The feature of this enterprise of interest to VETERAN Readers is that the Southern people may read the New York Times with perfect satisfaction. They get the news reliably all the time with never a word of discredit upon their section. [Confederate Veteran, Vol. 11 No. 1, Jan. 1903, page 40.]
Given the time period at which Ochs was publishing the New York Times it was a paper that was opposed to civil rights and supportive of white supremacy. The Confederate Veteran continued to mention the New York Times and Ochs favorably in larger articles with his picture and a half page picture of the New York Times' skyscraper and informing the reader that Ochs and the paper were in alignment with Southern opinion.

From a 1905 article:
The New York Times was in ""hard lines" when Mr. Ochs bought it, and now it is not only far beyond any question of reliability but, better still, it is one of the most conservative and one of the ablest newspapers printed. Indeed, it rarely misses giving "all the news fit to print." Mr.

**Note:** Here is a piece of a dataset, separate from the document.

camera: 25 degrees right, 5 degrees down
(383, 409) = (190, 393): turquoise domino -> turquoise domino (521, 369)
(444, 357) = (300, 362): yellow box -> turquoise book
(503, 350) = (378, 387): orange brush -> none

Ochs's southern friends rarely have a wish that is not developed in the New York Times. [Confederate Veteran, Vol. 13 No. 12, Dec. 1905, pages 578-578]
Adolph S. Ochs was a supporter of the Lost Cause. He donated $1,000 to the Lee Mausoleum Custodian Endowment Fund in Virginia in memory of his departed mother. [Confederate Veteran, Vol. 35 No. 3,  March 1927, page 112.]

It turns out that though his father was a Captain in the Union army his mother smuggled quinine into Kentucky for the use by the Confederacy. His mother, Barbara Levy Ochs was a "devoted" member of the A.P. Stewart Chapter of the UDC. Her brother was in the Confederate army. [Confederate Veteran, Vol. 36 No. No. 5, May 1925, page 164.]

It might well be a good project to see how this identification with the Confederacy affected the New York Times' reporting and publishing.